By Oliver Dundo
Member of Green Bee’s Network of Experts
Submission of single bids in public-private partnership (PPP) projects is becoming a reason for concern for project participants and particularly the contracting authorities. It occurs in either of the two tendering stages. In some projects, a single bid is received at the request for qualification stage while in some at the request for proposal stage despite having received more than one at the RFQ stage.
The PPP procurement process is characterised by principles of transparency, competitiveness and neutrality. It is also based on the common principles of good governance. Different countries have different regulations governing PPP procurement.
The common elements in the procurement process of all countries however are that a procurement process is followed that promotes competition and strikes a balance between having sufficient time to procure the bid competitively and managing the cost of the entire procurement process.

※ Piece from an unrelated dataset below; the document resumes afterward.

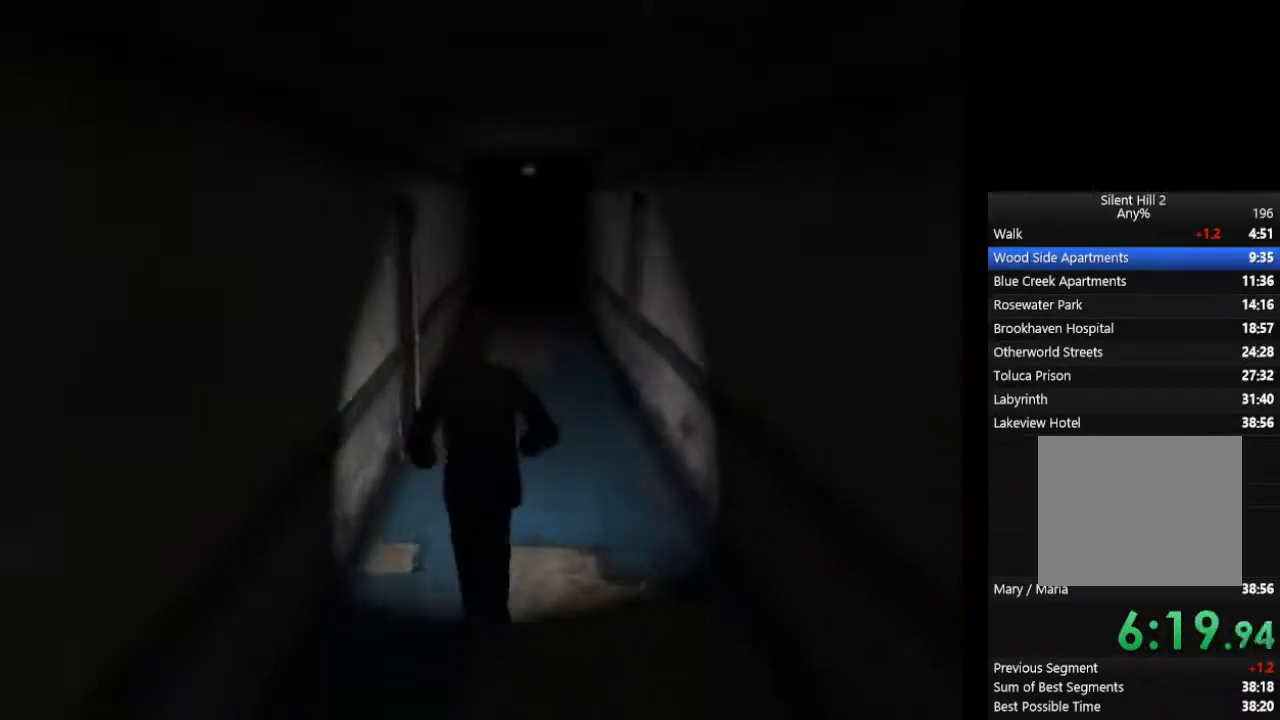
{"buttons": ["CIRCLE"], "left_stick": "center", "right_stick": "center", "events": []}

In every PPP procurement process, the core objective is to acquire the best proposal that serves the government’s purpose and provides value for money. A typical PPP procurement is open, unbiased and provides equal opportunity to all prospective bidders.
PPP procurement works towards avoiding costly retendering and encourages wide participation of the prospective bidders. It also avoids the perception that the process pre-favours a particular party.
PPPs employ a two-stage tendering process whose advantage is the avoidance of costly design exercises in the first stage. In a tendering process, there is a possibility that no bid will be submitted which constitutes a clear process failure.
It is equally a possibility that only one bidder submits or more than one bidder submits but only one meets the requirements to constitute a valid/responsive bid.
This article focuses on the second possibility (where only one bidder submits) which has the potential of placing the contracting authority in an awkward position.
The most recent example is the University of Milan in Italy which received one bid in the tender for its new multimillion campus development PPP project to be located in Milano Innovation District as reported by InfraPPP.
Submission of a single bid not only raises the questions of what might have been the root cause but also how to deal with it without compromising the principles governing the PPP procurement process.
What are the established potential causes for receiving a single bid?
There are no universally accepted causes for the submission of a single bid. The reasons will vary from project to project based on a different set of circumstances. There are however some common reasons which have been mooted as the likely causes and are highlighted below:
Poorly structured project: PPP structuring means the allocation of responsibilities, rights and risks to each party to the PPP contract. This should be done in such a way that the key commercial terms fit into the overall development process. PPP structuring aims to ensure the project will be technically feasible, economically and commercially viable, and fiscally responsible. Above all, it provides value for money. Where this is not achieved, the project is likely to be unattractive by being perceived too risky to the private partner hence a low bidder turnout is likely to be experienced.
Inadequate time to prepare and submit offers: PPP procurement as has been mentioned above exudes special characteristics owing to the particular complexities the projects come with. One of these is that adequate time is usually required to prepare and submit bids which are longer than in traditional procurement. The basis of sufficient time is usually to enable bidders to conduct proper due diligence, analysis, assess the project and the contract from different dimensions. Where this is not provided, there is a risk that the bidder turnout will be lower.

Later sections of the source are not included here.